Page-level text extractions
+++

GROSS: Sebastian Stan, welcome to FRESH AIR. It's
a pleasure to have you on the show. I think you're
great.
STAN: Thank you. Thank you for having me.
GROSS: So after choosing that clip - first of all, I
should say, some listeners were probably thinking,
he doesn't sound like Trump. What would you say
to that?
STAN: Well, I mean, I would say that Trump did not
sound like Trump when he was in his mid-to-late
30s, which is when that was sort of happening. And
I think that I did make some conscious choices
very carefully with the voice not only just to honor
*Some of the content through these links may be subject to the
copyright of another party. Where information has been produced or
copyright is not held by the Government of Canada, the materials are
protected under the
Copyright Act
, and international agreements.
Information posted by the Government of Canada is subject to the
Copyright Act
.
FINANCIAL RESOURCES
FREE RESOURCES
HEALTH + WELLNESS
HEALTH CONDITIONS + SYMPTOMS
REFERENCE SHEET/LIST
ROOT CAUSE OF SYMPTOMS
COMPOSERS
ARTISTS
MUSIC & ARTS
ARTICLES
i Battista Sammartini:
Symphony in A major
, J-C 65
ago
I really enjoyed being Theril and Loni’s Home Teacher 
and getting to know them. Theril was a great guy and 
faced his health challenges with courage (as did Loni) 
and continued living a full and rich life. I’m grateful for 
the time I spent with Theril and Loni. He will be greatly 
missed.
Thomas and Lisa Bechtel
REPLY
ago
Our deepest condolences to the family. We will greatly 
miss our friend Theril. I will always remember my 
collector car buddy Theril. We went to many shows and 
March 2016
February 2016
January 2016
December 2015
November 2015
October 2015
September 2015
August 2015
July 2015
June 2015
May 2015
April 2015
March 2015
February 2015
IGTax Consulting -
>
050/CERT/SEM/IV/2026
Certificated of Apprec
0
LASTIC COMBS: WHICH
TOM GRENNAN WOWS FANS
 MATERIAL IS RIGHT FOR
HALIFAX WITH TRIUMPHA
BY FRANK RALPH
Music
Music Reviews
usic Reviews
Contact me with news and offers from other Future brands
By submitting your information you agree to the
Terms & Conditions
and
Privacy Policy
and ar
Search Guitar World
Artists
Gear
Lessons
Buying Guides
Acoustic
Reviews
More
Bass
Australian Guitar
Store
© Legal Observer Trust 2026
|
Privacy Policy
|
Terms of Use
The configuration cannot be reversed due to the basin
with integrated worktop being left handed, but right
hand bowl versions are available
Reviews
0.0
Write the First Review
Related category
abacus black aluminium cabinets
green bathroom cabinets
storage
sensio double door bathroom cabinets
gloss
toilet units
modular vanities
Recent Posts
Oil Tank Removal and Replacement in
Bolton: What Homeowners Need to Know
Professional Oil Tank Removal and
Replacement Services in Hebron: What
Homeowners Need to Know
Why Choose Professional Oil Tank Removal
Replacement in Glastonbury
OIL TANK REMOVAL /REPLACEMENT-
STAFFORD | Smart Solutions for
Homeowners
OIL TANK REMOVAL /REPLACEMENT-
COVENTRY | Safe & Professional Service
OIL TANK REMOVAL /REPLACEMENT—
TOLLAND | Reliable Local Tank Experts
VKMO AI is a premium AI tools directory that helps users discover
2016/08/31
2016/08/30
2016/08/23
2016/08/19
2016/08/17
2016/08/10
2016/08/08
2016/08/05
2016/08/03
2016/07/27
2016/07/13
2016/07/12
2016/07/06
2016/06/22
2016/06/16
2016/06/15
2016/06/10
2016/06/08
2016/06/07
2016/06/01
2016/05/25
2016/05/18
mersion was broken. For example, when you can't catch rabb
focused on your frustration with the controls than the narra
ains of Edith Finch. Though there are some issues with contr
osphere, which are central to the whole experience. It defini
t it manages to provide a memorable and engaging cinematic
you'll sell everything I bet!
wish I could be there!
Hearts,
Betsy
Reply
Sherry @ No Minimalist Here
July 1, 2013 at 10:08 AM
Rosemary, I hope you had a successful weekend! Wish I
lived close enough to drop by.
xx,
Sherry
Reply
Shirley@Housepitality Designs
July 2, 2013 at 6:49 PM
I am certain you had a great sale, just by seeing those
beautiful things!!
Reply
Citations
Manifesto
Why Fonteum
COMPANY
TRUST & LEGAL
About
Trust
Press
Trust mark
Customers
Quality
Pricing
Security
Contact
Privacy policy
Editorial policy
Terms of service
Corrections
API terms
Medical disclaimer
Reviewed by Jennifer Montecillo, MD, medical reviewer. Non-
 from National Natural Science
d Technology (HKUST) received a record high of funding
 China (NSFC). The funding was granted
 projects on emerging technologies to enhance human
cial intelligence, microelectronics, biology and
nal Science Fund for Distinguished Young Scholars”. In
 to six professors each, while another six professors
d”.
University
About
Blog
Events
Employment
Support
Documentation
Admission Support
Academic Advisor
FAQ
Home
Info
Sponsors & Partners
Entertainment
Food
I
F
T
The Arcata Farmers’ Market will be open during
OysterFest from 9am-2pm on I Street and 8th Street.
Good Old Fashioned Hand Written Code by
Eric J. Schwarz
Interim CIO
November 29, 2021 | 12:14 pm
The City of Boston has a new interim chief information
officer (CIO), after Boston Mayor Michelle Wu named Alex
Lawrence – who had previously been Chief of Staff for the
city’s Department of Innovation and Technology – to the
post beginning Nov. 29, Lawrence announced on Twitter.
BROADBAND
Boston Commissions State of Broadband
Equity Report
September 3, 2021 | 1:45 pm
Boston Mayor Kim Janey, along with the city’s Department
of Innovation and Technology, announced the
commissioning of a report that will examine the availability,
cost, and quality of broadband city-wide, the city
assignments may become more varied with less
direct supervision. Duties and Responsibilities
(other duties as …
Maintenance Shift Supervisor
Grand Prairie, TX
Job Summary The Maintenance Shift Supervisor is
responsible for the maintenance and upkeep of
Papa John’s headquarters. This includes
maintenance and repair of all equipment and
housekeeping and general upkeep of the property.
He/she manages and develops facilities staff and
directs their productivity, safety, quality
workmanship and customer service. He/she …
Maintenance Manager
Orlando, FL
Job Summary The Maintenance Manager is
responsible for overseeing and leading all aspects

+++

**What you are asked to do:** Write down, word for word, the lines above from the one containing "GROSS: So after" through the one containing "I think that", both ends included.

**Answer below:**
GROSS: So after choosing that clip - first of all, I
should say, some listeners were probably thinking,
he doesn't sound like Trump. What would you say
to that?
STAN: Well, I mean, I would say that Trump did not
sound like Trump when he was in his mid-to-late
30s, which is when that was sort of happening. And
I think that I did make some conscious choices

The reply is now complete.